Back in June, Rachel reported on how UK supermarket giant Tesco was “looking” at 3D printing as a service, following a blog post by Paul Wilkinson, an Innovation Ambassador for the company. Now it seems Tesco’s Information Technology Chief, Mike McNamara, is on board and is soaking up the 3D printing headlines. McNamara has said that 3D printing could soon come to supermarkets, facilitating on-demand printing of a range of suitable products. Tesco HQ teams of technology experts continue to test 3D printers to look at how it might change the way their stores work.
“I think over the next few years you will see 3D printing in shops, because for the missing hose from the vacuum printer, you can print them in the time that someone enters the store, does a bit of shopping and leaves the store.” Mr. McNamara said last week during an interview at the Oracle OpenWorld show. “So I can definitely see that being part of the retail offering in the none too distant future. I think it will help Tesco as a company, I don’t think it will be a bad thing. It’ll be a great thing for customers, we’ll have 3D printing in our stores. As retailers you’ll always adapt. We’ll adapt to 3D printing, we’ll adapt to RFID. You live, you change.

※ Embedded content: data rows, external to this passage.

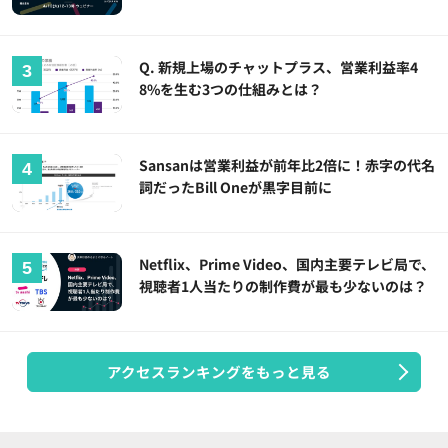
Q. 新規上場のチャットプラス、営業利益率4
8%を生む3つの仕組みとは？
Sansanは営業利益が前年比2倍に！赤字の代名
詞だったBill Oneが黒字目前に
Netflix、Prime Video、国内主要テレビ局で、
視聴者1人当たりの制作費が最も少ないのは？
アクセスランキングをもっと見る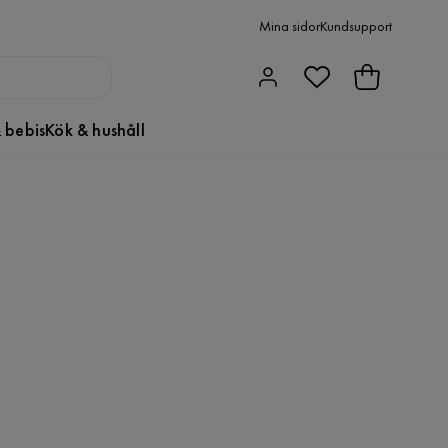
Mina sidor
Kundsupport
 bebis
Kök & hushåll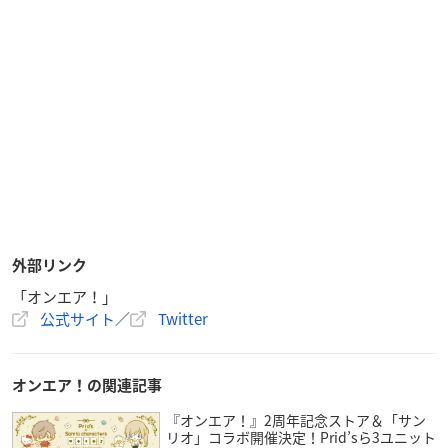
外部リンク
「オンエア！」
公式サイト
／
Twitter
オンエア！の関連記事
『オンエア！』2周年記念ストア＆「サン
リオ」コラボ開催決定！Prid’sら3ユニット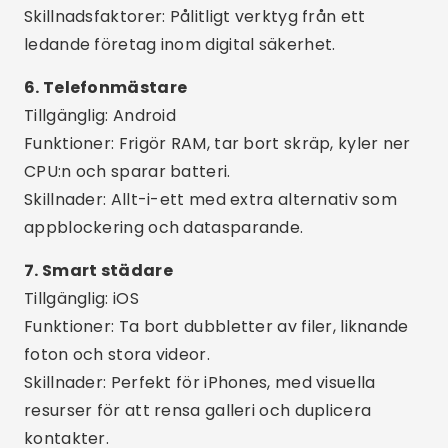
Fördelar: Light-versionen är idealisk för äldre
mobiltelefoner eller de med lite minne.
10. SD-städare
Tillgänglig: Android
Funktioner: Rensar överblivna filer, cache och
rester från avinstallerade appar.
Skillnadsfaktorer: Avancerad och teknisk,
utmärkt för erfarna användare.
Intressanta extrafunktioner
Städschema:
Ställ in appen så att den
automatiskt rensar minnet varje dag.
Smarta varningar:
Få aviseringar när din
telefon är full eller prestandan är nedsatt.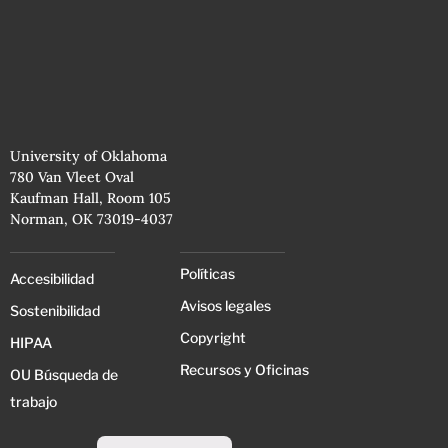
University of Oklahoma
780 Van Vleet Oval
Kaufman Hall, Room 105
Norman, OK 73019-4037
Políticas
Accesibilidad
Avisos legales
Sostenibilidad
Copyright
HIPAA
Recursos y Oficinas
OU Búsqueda de
trabajo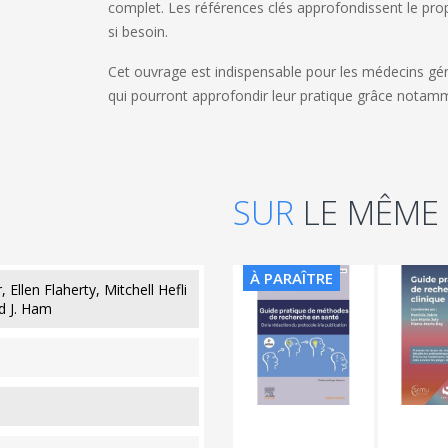
complet. Les références clés approfondissent le propo
si besoin.
Cet ouvrage est indispensable pour les médecins gén
qui pourront approfondir leur pratique grâce notamm
SUR
LE MÊME
À PARAÎTRE
 Ellen Flaherty, Mitchell Hefli
d J. Ham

McNamara said that his belief is that it will take some time before 3D printers are widely adopted at home, but 3D printing may increase turnover in stores as the range of technologies will “give shoppers a new reason to visit shops for quick access to niche items.”
“Physical stores won’t disappear.” McNamara said. “But retailers do need to focus more on new strategy, and what product and service local stores can provide to meet particular customers’ needs in an age of customisation.”